Berkat partisipasi aktif dari barisan cari muka, terjadilah demo mogok kerja yang dikomandoi oleh barisan vokal. Demo itu berawal dari berita yang belum pasti yang sengaja dihembuskan-hembuskan oleh barisan cari muka atas petunjuk dan arahan dari diriku sebagai sutradara rekayasa.
Demikianlah akhirnya melalui persidangan yang berkali-kali, aku berhasil mendepak barisan vokal dari kepengurusan serikat pekerja. Dan kini ketika aku sudah pensiun, kenangan lama itu timbul kembali seiring pemberitaan tentang gonjang ganjing mafia pajak dan mafia hukum yang penuh tipu daya dari sutradara rekayasa. Pertanyaannya siapakah sang sutradara itu ?

Selasa, 25 Januari 2011

Sebatas Retorika saja


Di sebuah ruangan aula ada ratusan pasang mata yang sore itu mendengarkan diriku saat menyampaikan kuliah tentang ajaran Islam soal pelayan masyarakat atau 'khadimul ummat'.

Melihat perhatian audien dengan berbagai pertanyaan yang diajukan saat sesi tanya jawab, aku berkesimpulan baik materi ceramah maupun diriku yang menyampaikannya mendapat respon positif dari para hadirin yang umumnya para kader sebuah partai politik yang mencanangkan nomer tiga besar di pemilu 2014 nanti.

Dalam ceramah yang berlangsung selama satu jam setengah itu, aku banyak mengambil contoh dari akhlak Rasul saw dan juga para sahabat beliau yang mulia. Yang kesemuanya berangkat dari rasa ikhlas untuk 'rela berkorban' demi orang lain atau rakyat yang mereka pimpin apapun latar belakang keyakinan agamanya.

Seorang muslim harus gaul habis namun tetap memegang teguh prinsip keyakinannya tanpa ikut larut arus negatif. Misalnya ikut judi atau miras. Begitu pula untuk tingkat Rt/Rw harus 'ringan tangan' dan 'ringan kaki' untuk membantu program kerja bhakti. Dan tanpa segan-segan rela meminjamkan mobilnya jika ada tetangga yang sangat memerlukan misalnya untuk ke rumah sakit.
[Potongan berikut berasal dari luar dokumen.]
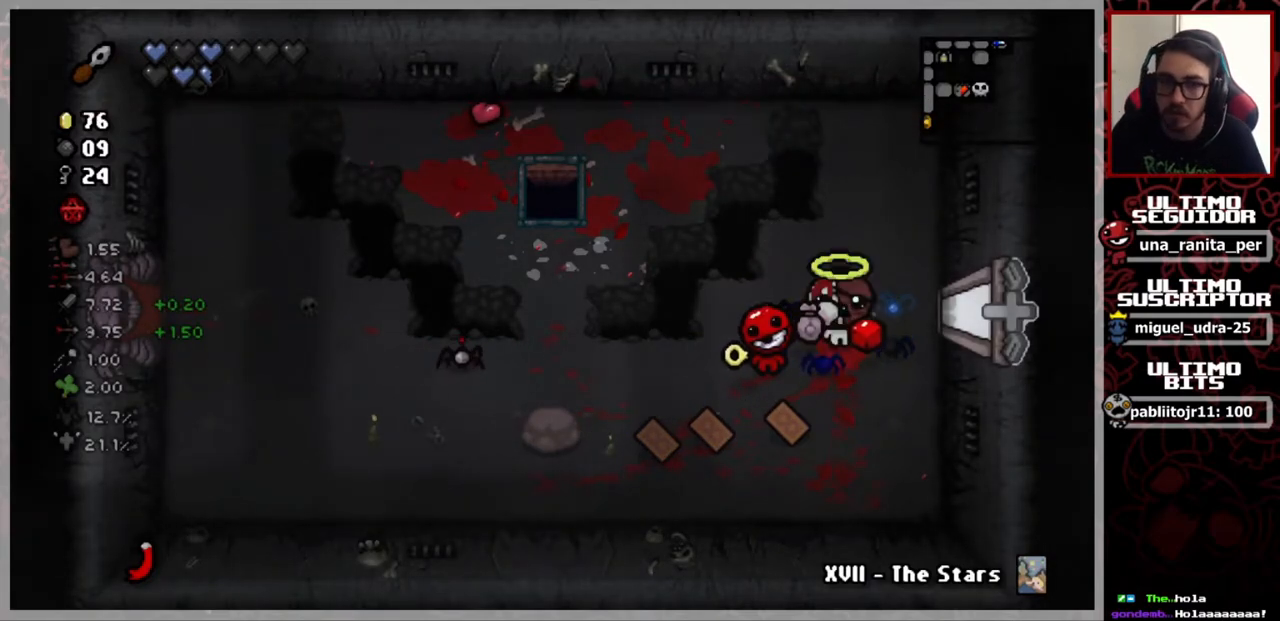
{"buttons": [], "left_stick": "center", "right_stick": "center", "events": []}
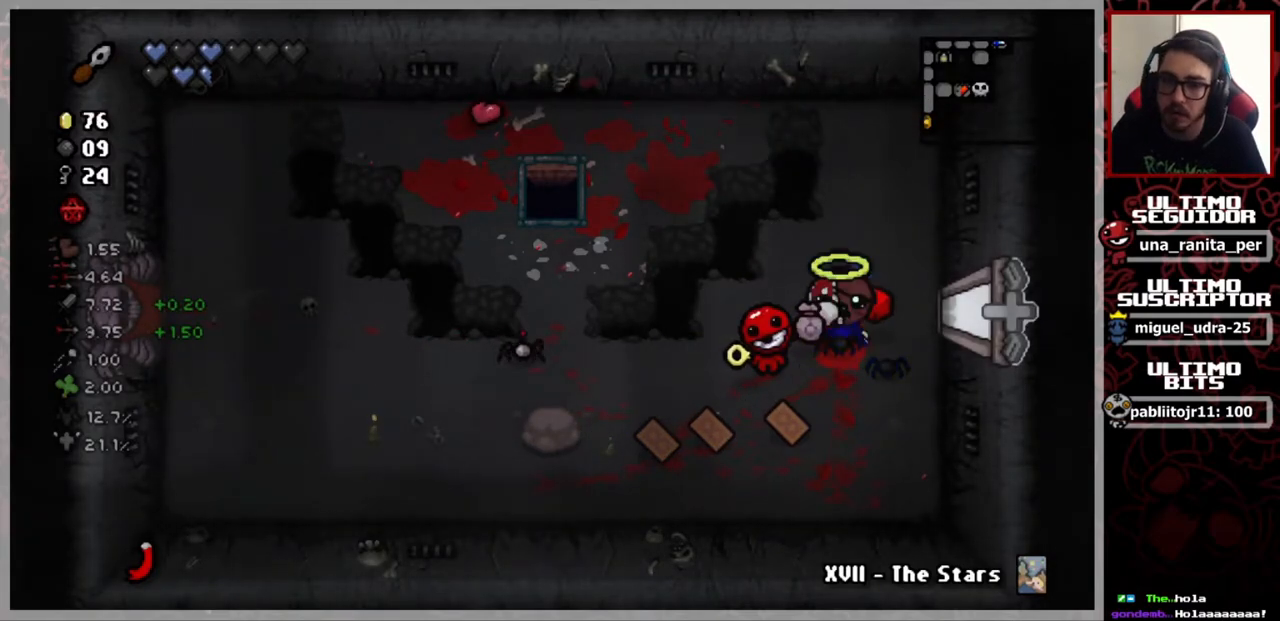
{"buttons": [], "left_stick": "down-right", "right_stick": "center", "events": [[234, "left_stick", "down-right"]]}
Pendek kata, inti dari ceramah tentang khadimul ummat yang aku sampaikan adalah bagaimana sikap yang terbaik dalam bermasyrakat yang heterogen atau majemuk agar tidak menjadi pribadi 'kuper eksklusif'. Kepedulian sosial adalah kata kuncinya.

Sesampainya di rumah usai menyampaikan kuliah tersebut, istriku bilang malam ini aku diundang rapat rt. Namun aku berkata, aku sedang kurang sehat.
Besok paginya ada tetangga yang mau pinjam mobil karena anaknya mau 'khitan' namun aku berkata, mobilku mau masuk bengkel.
Sore harinya saat sedang nonton tv, tetangga sebelah mengajakku main bulutangkis sambil ngobrol santai. Namun aku menolak dengan alasan sedang capek.
Malam hari saat bercanda dengan anak, ada teman meminta sumbangan konsumsi kerja bhakti, aku hanya memberi sedikit uang padahal di dompet ada banyak uang.
Besok pagi usai sholat subuh tiba-tiba telpon rumah berdering, ternyata aku diundang acara kerja bhakti, namun lagi-lagi aku beralasan mau pergi ke kantor meski hari minggu karena ada pekerjaan di kantor.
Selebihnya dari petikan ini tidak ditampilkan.